▶ [DIRECTIONS]:
**1.** For the article about Bill Miller's gift below, state whether each statement agrees with it, answering yes or no and quoting the deciding words of the article. (a) The gift is the largest ever given to any Hopkins humanities department. (b) Miller enrolled in the Hopkins philosophy doctoral program before serving in the Vietnam War. (c) Miller Value Partners is based in New York.
**2.** Answer the following questions from the article about Bill Miller's gift below.
(a) For how many consecutive years did the Value Trust beat the S&P 500 Index?
(b) Which Hopkins president issued a statement about the donation?
(c) Over what years did the fund suffer huge losses?
**3.** Continue the article about Bill Miller's gift below, beginning after its final sentence.

-- QUOTED PASSAGE start --

Bill Miller. Photo via Hopkins Hub.

The Hopkins philosophy program is getting a massive boost from a famous investor who attributes his success on Wall Street to his philosophy education at the Baltimore university.

Bill Miller, best known for managing Baltimore firm Legg Mason’s Capital Management Value Trust that beat the S&P 500 Index for a record 15 years straight, will be giving $75 million to the Johns Hopkins University philosophy department. A release from the university said the gift is believed to be a record donation for a university philosophy department, and the largest ever given to any Hopkins humanities department.

“I attribute much of my business success to the analytical training and habits of mind that were developed when I was a graduate student at Johns Hopkins,” Miller said in a statement. “I am delighted to be able to show my gratitude by helping to move the department to its rightful place among the best in the country.”

Hopkins president Ronald J. Daniels said in a statement that Miller’s donation “underscores the continuing vitality and relevance of the humanities.”

Miller enrolled in the Hopkins philosophy Ph.D program after serving in the Vietnam War. He went on to work as treasurer for the J.E. Baker Company in York become becoming a securities analyst for Legg Mason in 1981. He gained fame as a bullish investor in tech and financial stocks, generating returns higher than the S&P 500 Index from 1991 to 2005. The fund suffered huge losses from 2007 to 2011, and Miller has since stepped away and founded his own firm, Miller Value Partners, based here in Baltimore.

-- QUOTED PASSAGE end --
-- PROVIDED MATERIAL start --

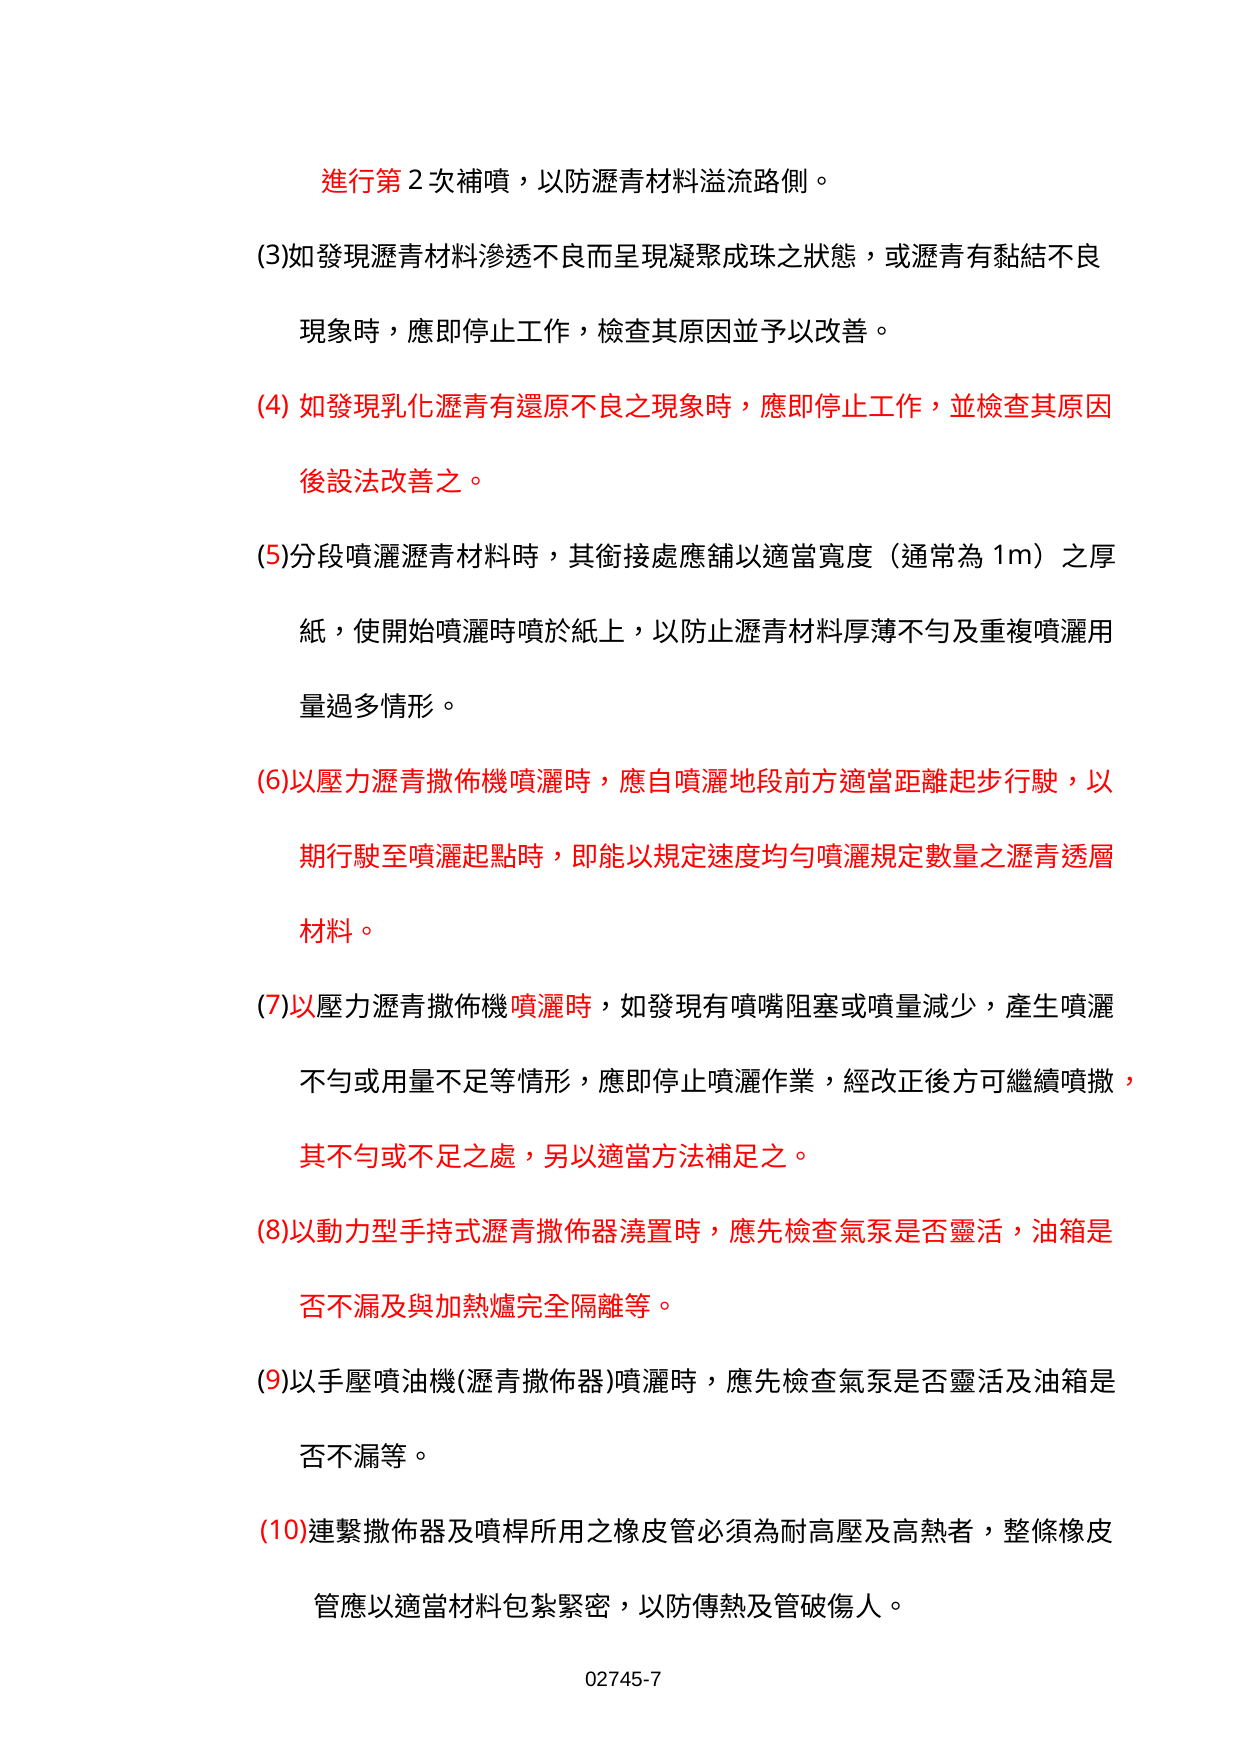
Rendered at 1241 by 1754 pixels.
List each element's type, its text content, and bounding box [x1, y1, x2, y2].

text (9)以手壓噴油機(瀝青撒佈器)噴灑時，應先檢查氣泵是否靈活及油箱是否不漏等。 [257, 1342, 1116, 1492]
text (4) 如發現乳化瀝青有還原不良之現象時，應即停止工作，並檢查其原因後設法改善之。 [257, 367, 1116, 517]
text (6)以壓力瀝青撒佈機噴灑時，應自噴灑地段前方適當距離起步行駛，以期行駛至噴灑起點時，即能以規定速度均勻噴灑規定數量之瀝青透層材料。 [257, 742, 1116, 967]
text 進行第2次補噴，以防瀝青材料溢流路側。 [294, 142, 1116, 217]
text (8)以動力型手持式瀝青撒佈器澆置時，應先檢查氣泵是否靈活，油箱是否不漏及與加熱爐完全隔離等。 [257, 1192, 1116, 1342]
text (5)分段噴灑瀝青材料時，其銜接處應舖以適當寬度（通常為1m）之厚紙，使開始噴灑時噴於紙上，以防止瀝青材料厚薄不勻及重複噴灑用量過多情形。 [257, 517, 1116, 742]
text (7)以壓力瀝青撒佈機噴灑時，如發現有噴嘴阻塞或噴量減少，產生噴灑不勻或用量不足等情形，應即停止噴灑作業，經改正後方可繼續噴撒，其不勻或不足之處，另以適當方法補足之。 [257, 967, 1116, 1192]
text (3)如發現瀝青材料滲透不良而呈現凝聚成珠之狀態，或瀝青有黏結不良現象時，應即停止工作，檢查其原因並予以改善。 [257, 217, 1116, 367]
text (10)連繫撒佈器及噴桿所用之橡皮管必須為耐高壓及高熱者，整條橡皮管應以適當材料包紮緊密，以防傳熱及管破傷人。 [260, 1492, 1116, 1642]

-- PROVIDED MATERIAL end --

▶ [RESULTS OF THE EXERCISE]:
**1.**
(a) Yes: "the largest ever given to any Hopkins humanities department"
(b) No: "Miller enrolled in the Hopkins philosophy Ph.D program after serving in the Vietnam War."
(c) No: "Miller Value Partners, based here in Baltimore"

**2.**
(a) 15 years
(b) Ronald J. Daniels
(c) 2007 to 2011

**3.**
Humanities at Hopkins are in considerable flux, even without the announcement of Miller’s massive donation. On Jan. 1, the university renamed its interdisciplinary grad-centric Humanities Center to the Department of Comparative Thought and Literature, a change that followed a months-long battle over the school’s initial plans to shutter the center in 2016.

Just before the back-and-forth began over the Humanities Center’s future, the university used a $10 million gift to establish the Alexander Grass Humanities Institute, which serves as “a focal point for the 10 world-renowned humanities departments at Johns Hopkins,” according to its website. The institute’s creation left school administrators pondering how to deal with having two interdisciplinary entities serving the humanities, which ultimately led them to change the Humanities Center’s name.

The university also received $745,000 from the Mellon Foundation last year to collaborate with the Community College of Baltimore County on humanities curricula.

Miller’s $75 million donation will expand Hopkins’ philosophy department, which is housed within the Krieger School of Arts and Sciences. The faculty size will increase from 13 to 22 full-timers over the next 10 years, and the department will create endowed department chair and professorship positions, and offer new support for junior faculty, grad students and post-doctoral fellows.

The philosophy department will also now bear Miller’s name.

“Our talented faculty and the students who will study in the William H. Miller Department of Philosophy for generations to come will always be grateful, as I am, for Bill’s confidence in Johns Hopkins,” Krieger School dean Beverly Wendland said in a statement.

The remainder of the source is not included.